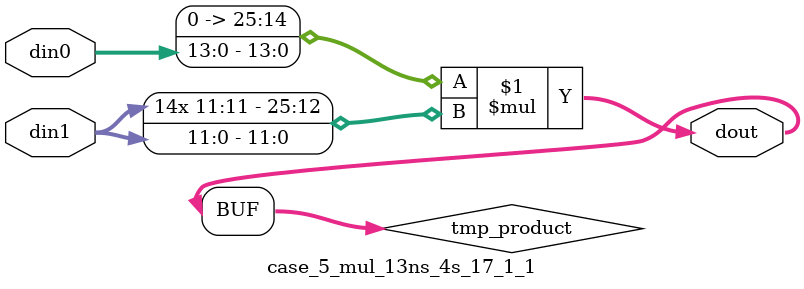
<source format=v>

`timescale 1 ns / 1 ps

 (* use_dsp = "no" *)  module case_5_mul_13ns_4s_17_1_1(din0, din1, dout);
parameter ID = 1;
parameter NUM_STAGE = 0;
parameter din0_WIDTH = 14;
parameter din1_WIDTH = 12;
parameter dout_WIDTH = 26;

input [din0_WIDTH - 1 : 0] din0; 
input [din1_WIDTH - 1 : 0] din1; 
output [dout_WIDTH - 1 : 0] dout;

wire signed [dout_WIDTH - 1 : 0] tmp_product;

























assign tmp_product = $signed({1'b0, din0}) * $signed(din1);










assign dout = tmp_product;





















endmodule

</source>
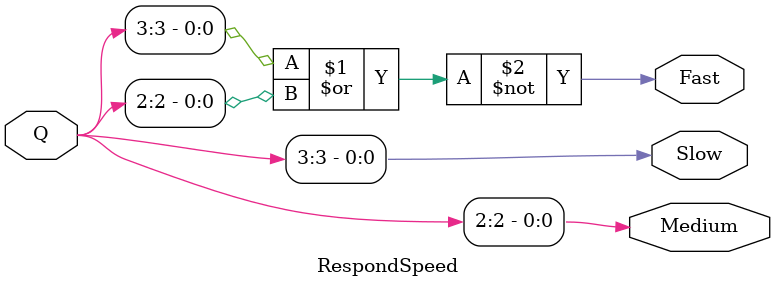
<source format=v>
`timescale 1ns / 1ps
module RespondSpeed(input [3:0] Q, output Fast, Medium, Slow);
	assign Slow = Q[3];
	assign Medium = Q[2];
	assign Fast = ~ (Slow | Medium);
endmodule

</source>
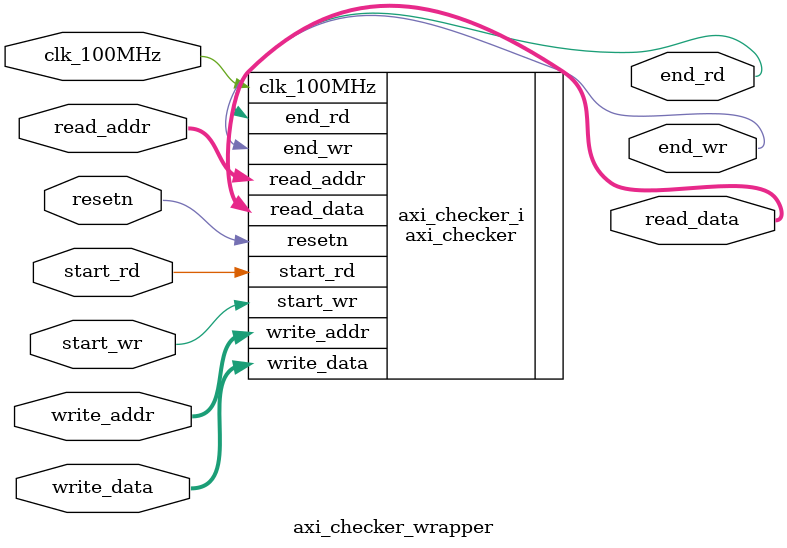
<source format=v>
`timescale 1 ns / 10 ps

module axi_checker_wrapper
   (clk_100MHz,
    end_rd,
    end_wr,
    read_addr,
    read_data,
    resetn,
    start_rd,
    start_wr,
    write_addr,
    write_data);
  input clk_100MHz;
  output end_rd;
  output end_wr;
  input [32:0]read_addr;
  output [255:0]read_data;
  input resetn;
  input start_rd;
  input start_wr;
  input [32:0]write_addr;
  input [255:0]write_data;

  wire clk_100MHz;
  wire end_rd;
  wire end_wr;
  wire [32:0]read_addr;
  wire [255:0]read_data;
  wire resetn;
  wire start_rd;
  wire start_wr;
  wire [32:0]write_addr;
  wire [255:0]write_data;

  axi_checker axi_checker_i
       (.clk_100MHz(clk_100MHz),
        .end_rd(end_rd),
        .end_wr(end_wr),
        .read_addr(read_addr),
        .read_data(read_data),
        .resetn(resetn),
        .start_rd(start_rd),
        .start_wr(start_wr),
        .write_addr(write_addr),
        .write_data(write_data));
endmodule

</source>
==================================================
(Try it)
From the listing, copy every line where the string "input" appears.

(Task output)
input [din0_WIDTH - 1 : 0] din0; 
input [din1_WIDTH - 1 : 0] din1; 
module RespondSpeed(input [3:0] Q, output Fast, Medium, Slow);
  input clk_100MHz;
  input [32:0]read_addr;
  input resetn;
  input start_rd;
  input start_wr;
  input [32:0]write_addr;
  input [255:0]write_data;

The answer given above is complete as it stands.